Branding and the Importance of Stories

Updated: May 20, 2018



Iconic brands always have resonating stories that touch the hearts, minds, hopes, dreams and values of their customers. Throughout human history, stories are how we pass down critical information and lessons on life: how to be, who to be, how to live, which group to be part of, what to strive for. While it’s possible to transmit plain, unadulterated facts and data, without a compelling story woven around the details, messages get lost. The product remains utilitarian and interchangeable with other similar items or services.


Think about your best teachers in school. I remember hating history until a college class with a fantastic professor who brought French History to life. He’d walk around the room, gesturing and telling stories about what it was like to live in the court of Louis XIV. We were mesmerized imagining the dress, the etiquette, the social structure. I can still picture the long pinkie nail that was used to scratch on the door, requesting entry.

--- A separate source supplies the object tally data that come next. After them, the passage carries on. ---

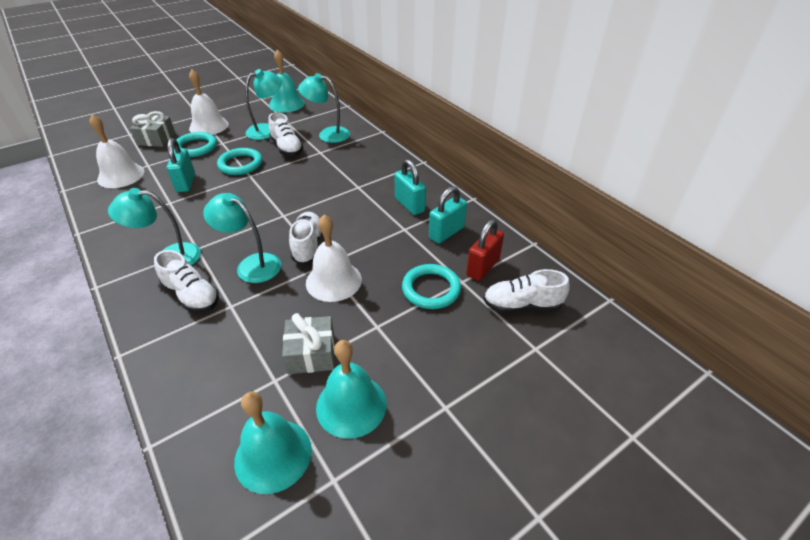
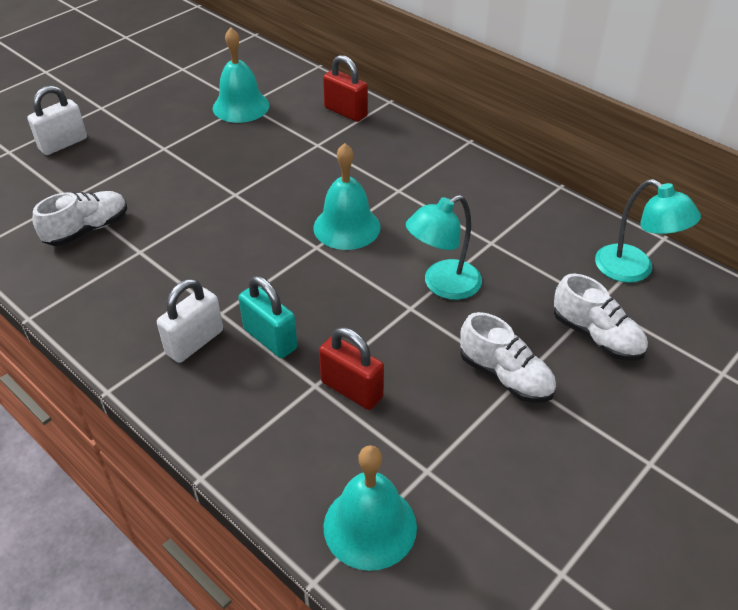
grey gift: 2 -> 0
red padlock: 1 -> 2
turquoise lamp: 4 -> 2
turquoise padlock: 3 -> 1
turquoise ring: 3 -> 0
white bell: 3 -> 0
white padlock: 0 -> 2
white shoe: 4 -> 3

“For political reasons, it was very important for Louis XIV to keep control of the nobles in France. As has been noted earlier, he accomplished this task in a variety of ways. One of his more ingenious ways to limit the political activity of the nobility was to establish elaborate rules for behavior and dress. The rules for dancing were especially complicated. Many of the rules of court etiquette defined one’s prestige and superiority over others. As a result, the nobles were so busy mastering appropriate court etiquette, and competing for the prestige it gave, that they had no time to plot rebellions. Louis XIV’s elaborate rules of etiquette included the following: "People who wanted to speak to the king could not knock on his door. Instead, using the left pinkie finger, they had to gently scratch on the door, until they were granted permission to enter. As a result, many courtiers grew that fingernail longer than the others. . .”"


Stories create a memorable and emotional connection. They allow us to put ourselves in the picture. They bring the information to life, capturing attention, holding attention and delivering the lesson.


And, well-told brand stories can be such a powerful device for communication. Strong brand stories have a clear advantage over their competitors, giving people a reason to develop a sustainable, loyal relationship with the product because of how it consistently makes them feel about themselves.


Nike is another example of a brand with a powerful story that has been consistently told over 40 years. Phil Knight, a shoe salesman, created a waffle pattern for his sneakers which was designed to help runners go faster. The company was named after the Greek goddess of victory, Nike, and has been consistently associated with innovation and accomplishment through the years. Its famous tagline, “Just Do It,” concisely sums up the no-nonsense value of achievement associated with its heroic brand archetype.